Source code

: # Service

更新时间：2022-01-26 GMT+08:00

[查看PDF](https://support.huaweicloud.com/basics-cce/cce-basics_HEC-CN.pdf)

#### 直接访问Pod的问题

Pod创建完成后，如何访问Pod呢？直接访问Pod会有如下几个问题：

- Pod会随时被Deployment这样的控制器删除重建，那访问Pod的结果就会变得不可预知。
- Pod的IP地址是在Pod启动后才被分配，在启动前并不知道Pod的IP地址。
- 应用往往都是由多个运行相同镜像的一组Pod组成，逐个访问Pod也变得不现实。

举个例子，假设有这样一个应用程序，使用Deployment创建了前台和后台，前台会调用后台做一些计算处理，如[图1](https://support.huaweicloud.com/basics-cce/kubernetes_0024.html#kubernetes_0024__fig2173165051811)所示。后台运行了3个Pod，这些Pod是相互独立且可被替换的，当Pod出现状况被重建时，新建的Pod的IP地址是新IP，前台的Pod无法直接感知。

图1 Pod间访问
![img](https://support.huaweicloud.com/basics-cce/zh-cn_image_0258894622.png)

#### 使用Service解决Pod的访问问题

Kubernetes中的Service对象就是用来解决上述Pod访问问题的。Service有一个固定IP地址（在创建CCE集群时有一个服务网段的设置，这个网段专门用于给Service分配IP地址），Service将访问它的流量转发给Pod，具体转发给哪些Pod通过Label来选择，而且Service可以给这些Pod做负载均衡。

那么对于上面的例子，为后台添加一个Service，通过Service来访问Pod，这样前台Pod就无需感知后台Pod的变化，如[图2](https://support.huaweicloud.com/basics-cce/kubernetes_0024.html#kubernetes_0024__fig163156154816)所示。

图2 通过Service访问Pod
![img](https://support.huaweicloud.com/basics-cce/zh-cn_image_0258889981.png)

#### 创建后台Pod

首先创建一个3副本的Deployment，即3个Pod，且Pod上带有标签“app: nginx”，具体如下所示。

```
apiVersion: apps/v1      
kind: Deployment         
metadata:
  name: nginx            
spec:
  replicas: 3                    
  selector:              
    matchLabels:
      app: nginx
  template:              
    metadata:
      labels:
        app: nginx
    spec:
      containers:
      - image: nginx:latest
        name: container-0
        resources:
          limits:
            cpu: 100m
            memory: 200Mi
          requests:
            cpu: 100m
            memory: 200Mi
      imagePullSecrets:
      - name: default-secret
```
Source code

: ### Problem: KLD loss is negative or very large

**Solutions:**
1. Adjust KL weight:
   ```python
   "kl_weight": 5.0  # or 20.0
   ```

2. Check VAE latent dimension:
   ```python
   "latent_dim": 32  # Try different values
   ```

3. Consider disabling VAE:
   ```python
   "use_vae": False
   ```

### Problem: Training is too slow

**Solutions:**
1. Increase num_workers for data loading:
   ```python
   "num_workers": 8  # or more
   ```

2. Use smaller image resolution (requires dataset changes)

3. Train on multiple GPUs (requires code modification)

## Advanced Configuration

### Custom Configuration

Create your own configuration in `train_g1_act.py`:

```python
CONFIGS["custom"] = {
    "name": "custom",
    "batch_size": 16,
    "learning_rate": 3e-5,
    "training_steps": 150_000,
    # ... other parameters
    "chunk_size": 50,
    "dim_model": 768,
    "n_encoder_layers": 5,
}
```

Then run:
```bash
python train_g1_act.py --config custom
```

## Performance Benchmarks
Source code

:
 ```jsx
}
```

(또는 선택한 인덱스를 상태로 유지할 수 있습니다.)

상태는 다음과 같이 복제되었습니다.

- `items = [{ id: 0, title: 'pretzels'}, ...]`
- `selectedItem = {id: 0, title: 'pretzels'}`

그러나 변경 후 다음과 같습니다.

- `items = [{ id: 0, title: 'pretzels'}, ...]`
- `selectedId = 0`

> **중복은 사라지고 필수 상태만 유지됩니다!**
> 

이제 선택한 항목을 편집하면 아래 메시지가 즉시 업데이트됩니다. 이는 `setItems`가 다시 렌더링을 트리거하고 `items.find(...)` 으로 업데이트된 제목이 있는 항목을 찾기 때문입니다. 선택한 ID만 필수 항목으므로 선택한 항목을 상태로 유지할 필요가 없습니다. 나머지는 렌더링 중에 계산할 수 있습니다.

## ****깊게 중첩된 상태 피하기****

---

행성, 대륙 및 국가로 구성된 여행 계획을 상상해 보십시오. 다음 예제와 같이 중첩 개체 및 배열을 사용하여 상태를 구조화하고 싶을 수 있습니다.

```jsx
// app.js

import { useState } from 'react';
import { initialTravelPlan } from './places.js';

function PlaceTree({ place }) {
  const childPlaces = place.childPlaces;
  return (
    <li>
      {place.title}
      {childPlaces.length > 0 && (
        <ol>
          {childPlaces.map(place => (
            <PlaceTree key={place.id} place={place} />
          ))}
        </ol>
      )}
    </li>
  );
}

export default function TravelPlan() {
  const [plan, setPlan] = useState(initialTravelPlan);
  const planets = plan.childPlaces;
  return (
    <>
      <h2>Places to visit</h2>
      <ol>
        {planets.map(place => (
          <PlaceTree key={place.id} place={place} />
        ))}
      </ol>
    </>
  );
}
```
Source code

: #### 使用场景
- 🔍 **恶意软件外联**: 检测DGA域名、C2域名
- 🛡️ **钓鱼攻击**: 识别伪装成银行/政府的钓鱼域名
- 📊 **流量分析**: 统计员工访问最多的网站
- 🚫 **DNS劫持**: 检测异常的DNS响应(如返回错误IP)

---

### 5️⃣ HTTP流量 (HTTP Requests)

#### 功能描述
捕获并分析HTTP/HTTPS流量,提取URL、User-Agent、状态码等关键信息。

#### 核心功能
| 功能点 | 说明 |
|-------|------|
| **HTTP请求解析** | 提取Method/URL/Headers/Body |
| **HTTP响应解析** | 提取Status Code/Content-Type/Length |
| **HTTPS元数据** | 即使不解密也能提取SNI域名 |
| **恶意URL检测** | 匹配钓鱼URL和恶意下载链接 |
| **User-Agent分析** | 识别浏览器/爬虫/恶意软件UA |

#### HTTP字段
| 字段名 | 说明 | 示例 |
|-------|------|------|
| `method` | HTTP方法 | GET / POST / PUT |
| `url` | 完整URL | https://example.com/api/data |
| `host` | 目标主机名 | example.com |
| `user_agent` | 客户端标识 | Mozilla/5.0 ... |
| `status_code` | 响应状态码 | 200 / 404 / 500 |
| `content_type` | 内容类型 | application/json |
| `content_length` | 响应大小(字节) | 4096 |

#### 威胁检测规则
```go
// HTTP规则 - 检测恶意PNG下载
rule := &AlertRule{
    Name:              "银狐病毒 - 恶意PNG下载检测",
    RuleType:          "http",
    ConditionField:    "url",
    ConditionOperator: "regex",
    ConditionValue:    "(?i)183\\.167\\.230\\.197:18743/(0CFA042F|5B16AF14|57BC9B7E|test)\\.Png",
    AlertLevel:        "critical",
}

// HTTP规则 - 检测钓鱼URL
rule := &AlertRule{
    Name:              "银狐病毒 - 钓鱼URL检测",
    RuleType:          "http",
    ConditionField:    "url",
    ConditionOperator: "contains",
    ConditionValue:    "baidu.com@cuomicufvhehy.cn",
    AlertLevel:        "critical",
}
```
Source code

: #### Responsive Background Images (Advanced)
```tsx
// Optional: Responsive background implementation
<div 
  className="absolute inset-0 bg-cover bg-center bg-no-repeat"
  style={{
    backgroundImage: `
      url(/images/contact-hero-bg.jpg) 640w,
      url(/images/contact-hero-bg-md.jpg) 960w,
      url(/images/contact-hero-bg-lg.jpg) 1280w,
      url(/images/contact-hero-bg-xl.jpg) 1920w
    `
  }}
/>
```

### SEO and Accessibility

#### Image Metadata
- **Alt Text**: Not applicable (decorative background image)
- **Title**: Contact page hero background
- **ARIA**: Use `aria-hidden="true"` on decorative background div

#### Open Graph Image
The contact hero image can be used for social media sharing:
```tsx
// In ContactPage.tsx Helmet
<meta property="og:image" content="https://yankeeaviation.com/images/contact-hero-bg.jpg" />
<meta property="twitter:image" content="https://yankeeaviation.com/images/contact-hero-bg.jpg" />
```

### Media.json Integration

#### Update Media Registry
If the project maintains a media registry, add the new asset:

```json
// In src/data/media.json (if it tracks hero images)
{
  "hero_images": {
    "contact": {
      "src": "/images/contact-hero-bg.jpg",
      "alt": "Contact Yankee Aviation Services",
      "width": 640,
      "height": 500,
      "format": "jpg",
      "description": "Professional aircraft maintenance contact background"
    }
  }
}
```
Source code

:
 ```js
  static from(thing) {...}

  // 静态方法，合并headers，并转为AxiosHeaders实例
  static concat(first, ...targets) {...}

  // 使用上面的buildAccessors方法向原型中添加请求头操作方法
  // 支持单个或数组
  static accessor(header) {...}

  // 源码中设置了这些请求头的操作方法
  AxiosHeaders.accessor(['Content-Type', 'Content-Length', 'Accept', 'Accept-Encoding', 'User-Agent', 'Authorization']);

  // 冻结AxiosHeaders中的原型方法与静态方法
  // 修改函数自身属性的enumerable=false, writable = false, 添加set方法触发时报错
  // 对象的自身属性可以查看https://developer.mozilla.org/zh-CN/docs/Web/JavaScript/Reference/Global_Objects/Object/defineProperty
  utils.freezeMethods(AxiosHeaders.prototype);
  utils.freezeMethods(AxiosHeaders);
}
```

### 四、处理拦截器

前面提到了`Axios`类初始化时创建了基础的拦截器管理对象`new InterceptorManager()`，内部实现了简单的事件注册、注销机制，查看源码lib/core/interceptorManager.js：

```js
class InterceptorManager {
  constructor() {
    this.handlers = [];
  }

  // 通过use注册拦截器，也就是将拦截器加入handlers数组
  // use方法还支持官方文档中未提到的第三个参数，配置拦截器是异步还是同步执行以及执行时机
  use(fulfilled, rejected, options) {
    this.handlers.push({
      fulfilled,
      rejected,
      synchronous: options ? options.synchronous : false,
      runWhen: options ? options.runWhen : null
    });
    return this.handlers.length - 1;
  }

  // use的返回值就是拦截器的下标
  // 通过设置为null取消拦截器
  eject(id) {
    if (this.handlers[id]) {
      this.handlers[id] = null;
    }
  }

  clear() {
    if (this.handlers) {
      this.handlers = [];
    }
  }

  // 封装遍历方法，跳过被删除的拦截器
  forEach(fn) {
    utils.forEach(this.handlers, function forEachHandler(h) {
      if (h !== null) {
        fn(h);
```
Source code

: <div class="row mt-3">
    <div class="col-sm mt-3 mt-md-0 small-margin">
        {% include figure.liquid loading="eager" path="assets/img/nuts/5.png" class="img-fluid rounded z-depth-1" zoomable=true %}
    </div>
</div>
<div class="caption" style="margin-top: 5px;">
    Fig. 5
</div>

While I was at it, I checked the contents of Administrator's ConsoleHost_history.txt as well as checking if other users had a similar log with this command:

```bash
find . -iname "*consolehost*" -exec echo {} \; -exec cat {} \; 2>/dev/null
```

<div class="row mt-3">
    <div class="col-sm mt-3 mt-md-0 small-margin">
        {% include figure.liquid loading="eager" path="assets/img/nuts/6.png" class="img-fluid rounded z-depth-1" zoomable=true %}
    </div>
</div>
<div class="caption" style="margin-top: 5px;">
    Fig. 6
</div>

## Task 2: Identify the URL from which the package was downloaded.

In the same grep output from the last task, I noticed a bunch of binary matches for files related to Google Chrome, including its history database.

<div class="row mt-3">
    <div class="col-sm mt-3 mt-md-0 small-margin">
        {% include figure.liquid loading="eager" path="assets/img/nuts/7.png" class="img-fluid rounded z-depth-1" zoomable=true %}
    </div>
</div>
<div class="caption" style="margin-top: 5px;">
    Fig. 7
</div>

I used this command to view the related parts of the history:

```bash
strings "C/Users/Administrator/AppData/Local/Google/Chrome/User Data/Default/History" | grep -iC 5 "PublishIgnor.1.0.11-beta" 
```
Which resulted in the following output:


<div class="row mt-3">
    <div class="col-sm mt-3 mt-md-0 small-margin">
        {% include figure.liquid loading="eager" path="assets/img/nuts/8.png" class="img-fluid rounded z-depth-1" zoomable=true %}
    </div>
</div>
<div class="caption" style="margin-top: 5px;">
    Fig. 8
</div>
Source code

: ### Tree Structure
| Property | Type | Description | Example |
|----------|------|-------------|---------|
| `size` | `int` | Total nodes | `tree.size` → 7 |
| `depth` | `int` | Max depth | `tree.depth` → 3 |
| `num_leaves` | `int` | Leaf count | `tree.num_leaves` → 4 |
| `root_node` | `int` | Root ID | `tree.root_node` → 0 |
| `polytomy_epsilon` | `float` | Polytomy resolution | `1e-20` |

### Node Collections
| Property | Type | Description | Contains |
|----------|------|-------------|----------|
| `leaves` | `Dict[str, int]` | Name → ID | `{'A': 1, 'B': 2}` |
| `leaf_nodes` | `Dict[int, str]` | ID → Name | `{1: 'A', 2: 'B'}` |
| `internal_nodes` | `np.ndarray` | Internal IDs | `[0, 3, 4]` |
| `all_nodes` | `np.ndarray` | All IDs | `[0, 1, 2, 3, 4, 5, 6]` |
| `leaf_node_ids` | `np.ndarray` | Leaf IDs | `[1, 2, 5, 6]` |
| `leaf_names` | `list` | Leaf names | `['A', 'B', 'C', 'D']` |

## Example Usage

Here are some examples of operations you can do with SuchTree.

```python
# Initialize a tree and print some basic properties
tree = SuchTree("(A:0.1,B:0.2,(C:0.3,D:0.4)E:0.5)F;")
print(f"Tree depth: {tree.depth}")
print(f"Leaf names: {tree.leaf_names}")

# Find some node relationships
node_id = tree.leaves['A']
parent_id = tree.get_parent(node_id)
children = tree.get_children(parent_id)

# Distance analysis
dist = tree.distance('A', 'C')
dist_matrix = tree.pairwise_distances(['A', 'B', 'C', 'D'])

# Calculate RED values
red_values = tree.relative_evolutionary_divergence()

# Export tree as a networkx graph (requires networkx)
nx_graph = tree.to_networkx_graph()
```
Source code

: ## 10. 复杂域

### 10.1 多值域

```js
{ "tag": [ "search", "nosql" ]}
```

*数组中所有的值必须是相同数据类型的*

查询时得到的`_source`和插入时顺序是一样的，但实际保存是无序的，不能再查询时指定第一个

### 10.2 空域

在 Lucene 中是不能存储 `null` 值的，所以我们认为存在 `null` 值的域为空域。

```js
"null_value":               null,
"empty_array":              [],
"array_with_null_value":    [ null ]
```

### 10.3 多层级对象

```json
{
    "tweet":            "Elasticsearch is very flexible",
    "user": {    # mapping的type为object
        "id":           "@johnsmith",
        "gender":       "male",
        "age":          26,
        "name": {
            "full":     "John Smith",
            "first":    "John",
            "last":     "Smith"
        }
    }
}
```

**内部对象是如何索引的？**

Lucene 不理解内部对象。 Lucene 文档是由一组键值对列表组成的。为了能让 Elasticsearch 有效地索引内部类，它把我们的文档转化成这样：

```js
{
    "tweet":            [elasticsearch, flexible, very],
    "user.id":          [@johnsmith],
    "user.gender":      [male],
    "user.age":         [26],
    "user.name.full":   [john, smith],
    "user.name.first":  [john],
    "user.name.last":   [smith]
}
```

Directions for this task | Quote the listing word for word from its first line through the line in which "图2 通过Service访问Pod" appears.

Answer section |
Source code

: # Service

更新时间：2022-01-26 GMT+08:00

[查看PDF](https://support.huaweicloud.com/basics-cce/cce-basics_HEC-CN.pdf)

#### 直接访问Pod的问题

Pod创建完成后，如何访问Pod呢？直接访问Pod会有如下几个问题：

- Pod会随时被Deployment这样的控制器删除重建，那访问Pod的结果就会变得不可预知。
- Pod的IP地址是在Pod启动后才被分配，在启动前并不知道Pod的IP地址。
- 应用往往都是由多个运行相同镜像的一组Pod组成，逐个访问Pod也变得不现实。

举个例子，假设有这样一个应用程序，使用Deployment创建了前台和后台，前台会调用后台做一些计算处理，如[图1](https://support.huaweicloud.com/basics-cce/kubernetes_0024.html#kubernetes_0024__fig2173165051811)所示。后台运行了3个Pod，这些Pod是相互独立且可被替换的，当Pod出现状况被重建时，新建的Pod的IP地址是新IP，前台的Pod无法直接感知。

图1 Pod间访问
![img](https://support.huaweicloud.com/basics-cce/zh-cn_image_0258894622.png)

#### 使用Service解决Pod的访问问题

Kubernetes中的Service对象就是用来解决上述Pod访问问题的。Service有一个固定IP地址（在创建CCE集群时有一个服务网段的设置，这个网段专门用于给Service分配IP地址），Service将访问它的流量转发给Pod，具体转发给哪些Pod通过Label来选择，而且Service可以给这些Pod做负载均衡。

那么对于上面的例子，为后台添加一个Service，通过Service来访问Pod，这样前台Pod就无需感知后台Pod的变化，如[图2](https://support.huaweicloud.com/basics-cce/kubernetes_0024.html#kubernetes_0024__fig163156154816)所示。

图2 通过Service访问Pod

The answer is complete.